Die zierliche Diva des Chansons und lebende Legende in Schwarz, die jedes Lied mit der ihr eigenen Gestik des Körpers und vor allem ihrer Hände betonte, hatte ein wechselhaftes Schicksal zu bewältigen.
Ihr Hang zur Schwermut muss aus ihrer schwierigen Kindheit stammen, die sie in ihrer Autobiografie "Jujube" (1983, Ich bin wie ich bin) uneitel und ganz offen beschrieben hat.
Ihren Vater, einen korsischen Polizeikommissar, hat sie kaum gekannt.
Die Mutter, die im Widerstand aktiv war und von der Gestapo deportiert wurde, "liebte mich nicht", wie sie schrieb.
Als sie in den fünfziger Jahren zunächst weniger gefragt war, spielte Juliette Gréco in einigen Filmen mit - bis zum ersten von mehreren Comebacks 1957.
Zwei Jahre später gastierte sie als erste französische Sängerin im Nachkriegsdeutschland. Dem Auf und Ab ihrer Laufbahn entspricht ihr stürmisches Privatleben.
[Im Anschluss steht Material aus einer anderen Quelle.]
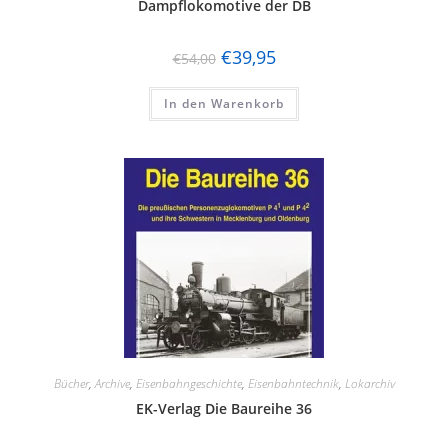
Dampflokomotive der DB
€
39,95
€
54,00
In den Warenkorb
Bücher
,
Archive
,
Eisenbahngeschichte
,
Eisenbahntechnik
,
Lokarchiv
EK-Verlag Die Baureihe 36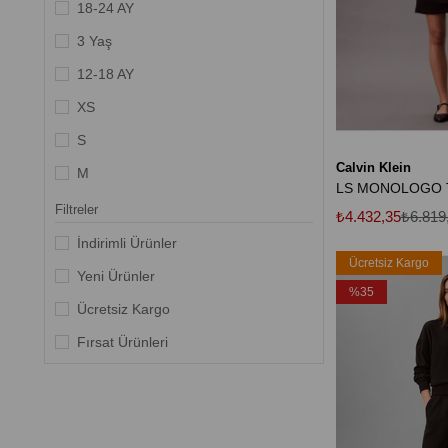
Hardal-Sarı
18-24 AY
Lacivert
3 Yaş
12-18 AY
XS
S
Calvin Klein
M
L
Filtreler
₺4.432,35
₺6.819
XL
İndirimli Ürünler
Ücretsiz Kargo
2XL
Yeni Ürünler
%35
3XL
Ücretsiz Kargo
2XS
Fırsat Ürünleri
36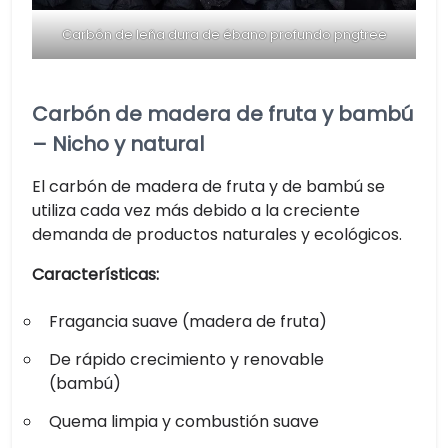
Carbón de leña dura de ébano profundo pngtree
Carbón de madera de fruta y bambú
– Nicho y natural
El carbón de madera de fruta y de bambú se
utiliza cada vez más debido a la creciente
demanda de productos naturales y ecológicos.
Características:
Fragancia suave (madera de fruta)
De rápido crecimiento y renovable
(bambú)
Quema limpia y combustión suave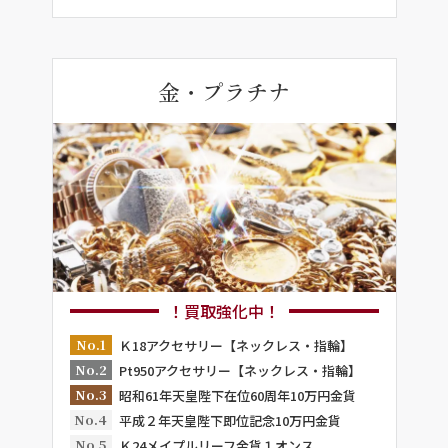
金・プラチナ
！買取強化中！
No.1
Ｋ18アクセサリー【ネックレス・指輪】
No.2
Pt950アクセサリー【ネックレス・指輪】
No.3
昭和61年天皇陛下在位60周年10万円金貨
No.4
平成２年天皇陛下即位記念10万円金貨
No.5
Ｋ24メイプルリーフ金貨１オンス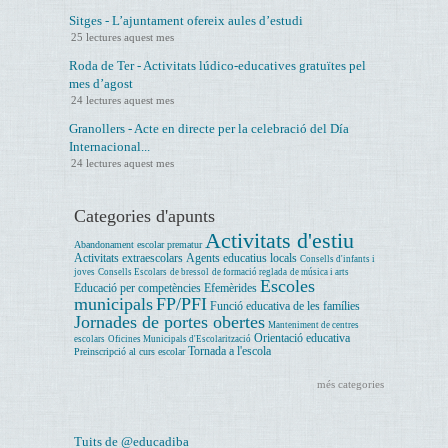
Sitges - L’ajuntament ofereix aules d’estudi
25 lectures aquest mes
Roda de Ter - Activitats lúdico-educatives gratuïtes pel
mes d’agost
24 lectures aquest mes
Granollers - Acte en directe per la celebració del Día
Internacional...
24 lectures aquest mes
Categories d'apunts
Activitats d'estiu
Abandonament escolar prematur
Activitats extraescolars
Agents educatius locals
Consells d'infants i
joves
Consells Escolars
de bressol
de formació reglada
de música i arts
Escoles
Educació per competències
Efemèrides
municipals
FP/PFI
Funció educativa de les famílies
Jornades de portes obertes
Manteniment de centres
Orientació educativa
escolars
Oficines Municipals d'Escolarització
Tornada a l'escola
Preinscripció al curs escolar
més categories
Tuits de @educadiba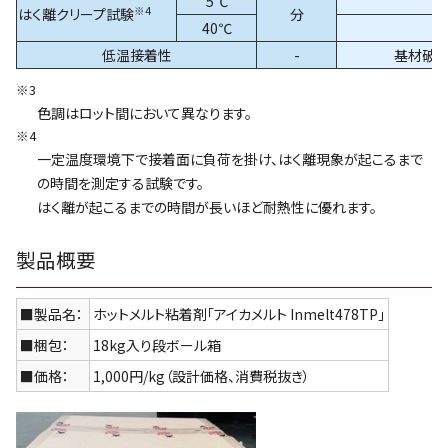
5℃
※4
はく離クリープ試験
分
40℃
低温接着性
-
基材破壊
※3
色調はロット間において異なります。
※4
一定温度環境下で接着面に負荷を掛け、はく離現象が起こるまで
の時間を測定する試験です。
はく離が起こるまでの時間が長いほど耐熱性に優れます。
製品概要
■製品名：
ホットメルト粘着剤「アイカメルト Inmelt478TP」
■梱包：
18kg入り段ボール箱
■価格：
1,000円/kg（設計価格、消費税抜き）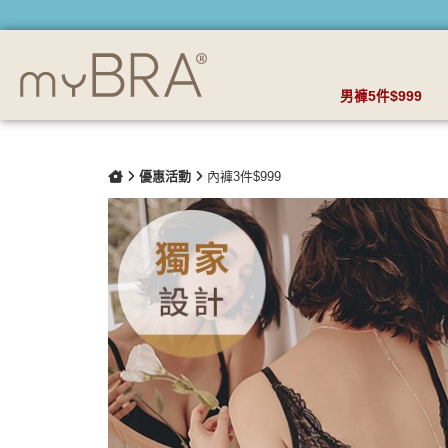
【GIFT ACC.聯名款】美背輕輕 | 輕盈親膚丁字褲 | myBRA 
男褲5件$999
優惠活動
內褲3件$999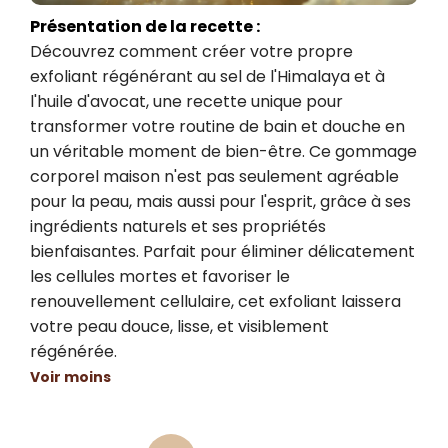
Présentation de la recette :
Découvrez comment créer votre propre 
exfoliant régénérant au sel de l'Himalaya et à 
l'huile d'avocat, une recette unique pour 
transformer votre routine de bain et douche en 
un véritable moment de bien-être. Ce gommage 
corporel maison n'est pas seulement agréable 
pour la peau, mais aussi pour l'esprit, grâce à ses 
ingrédients naturels et ses propriétés 
bienfaisantes. Parfait pour éliminer délicatement 
les cellules mortes et favoriser le 
renouvellement cellulaire, cet exfoliant laissera 
votre peau douce, lisse, et visiblement 
régénérée.
Voir moins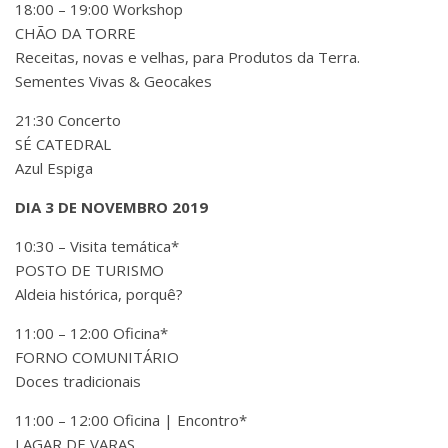
18:00 – 19:00 Workshop
CHÃO DA TORRE
Receitas, novas e velhas, para Produtos da Terra.
Sementes Vivas & Geocakes
21:30 Concerto
SÉ CATEDRAL
Azul Espiga
DIA 3 DE NOVEMBRO 2019
10:30 – Visita temática*
POSTO DE TURISMO
Aldeia histórica, porquê?
11:00 – 12:00 Oficina*
FORNO COMUNITÁRIO
Doces tradicionais
11:00 – 12:00 Oficina | Encontro*
LAGAR DE VARAS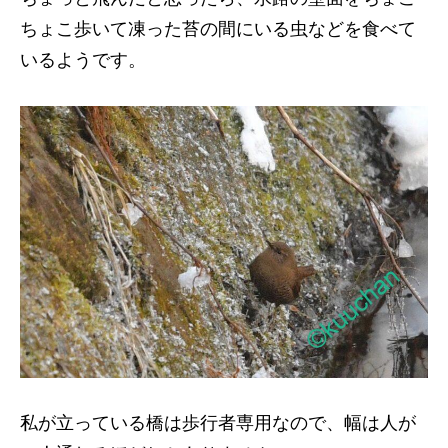
ちょこ歩いて凍った苔の間にいる虫などを食べて
いるようです。
私が立っている橋は歩行者専用なので、幅は人が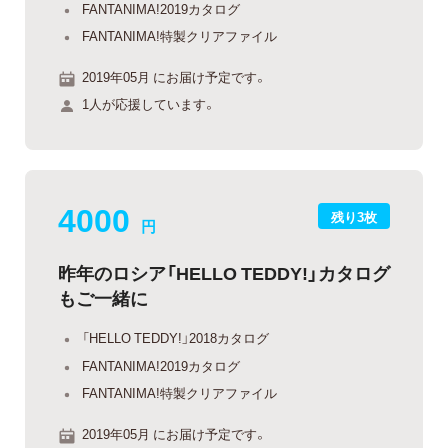
FANTANIMA!2019カタログ
FANTANIMA!特製クリアファイル
2019年05月 にお届け予定です。
1人が応援しています。
4000
残り3枚
円
昨年のロシア「HELLO TEDDY!」カタログ
もご一緒に
「HELLO TEDDY!」2018カタログ
FANTANIMA!2019カタログ
FANTANIMA!特製クリアファイル
2019年05月 にお届け予定です。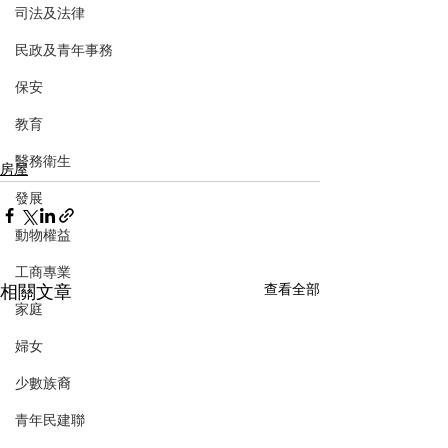
司法及法律
民政及青年事務
保安
教育
醫務衛生
房屋
發展
動物權益
工商專業
相關文章
查看全部
家庭
婦女
少數族裔
青年民建聯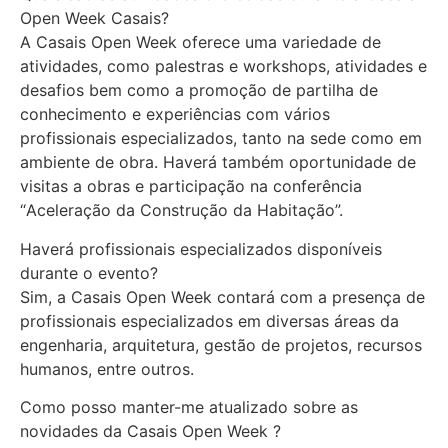
Open Week Casais?
A Casais Open Week oferece uma variedade de
atividades, como palestras e workshops, atividades e
desafios bem como a promoção de partilha de
conhecimento e experiências com vários
profissionais especializados, tanto na sede como em
ambiente de obra. Haverá também oportunidade de
visitas a obras e participação na conferência
“
Aceleração da Construção da Habitação
”.
Haverá profissionais especializados disponíveis
durante o evento?
Sim, a Casais Open Week contará com a presença de
profissionais especializados em diversas áreas da
engenharia, arquitetura, gestão de projetos, recursos
humanos, entre outros.
Como posso manter-me atualizado sobre as
novidades da Casais Open Week ?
Sie war zunächst mit dem Schauspieler Philippe Lemaire (im Bild mit der gemeinsamen Tochter Laurence Marie) verheiratet, dann von 1966 bis 1977 mit Michel Piccoli.
Zu den frühen Liebschaften gehörte der legendäre schwarze Jazz-Trompeter Miles Davis: "Man kann sagen, dass das Liebe auf den ersten Blick war". Obwohl Miles kein Wort Französisch sprach, und sie kein Englisch, "haben wir uns extrem gut verstanden."
In den 90er Jahren wurde ihre triumphale Rückkehr vor allem von dem Pianisten Gérard Jouannest stark gefördert - mit ihrem langjährigen musikalischen Begleiter hat sie 1988 auch das Band der Ehe geknüpft.
Das Saint-Germain-des-Prés der Gréco und der Existenzialisten ist lange Vergangenheit. Die Sängerin lebt auf einem Bauernhof unweit von Paris.
Ein Herzanfall auf der Bühne zeigte ihr im Mai 2001 die Grenzen ihrer Energie. Ihre Lieder (etwa 50 Platten hat sie eingespielt) begeistern und faszinieren aber immer noch, auch in Deutschland.
Vor allem dank der einzigartigen Interpretation der französischen "Lady in Black". Bon anniversaire, Madame Greco!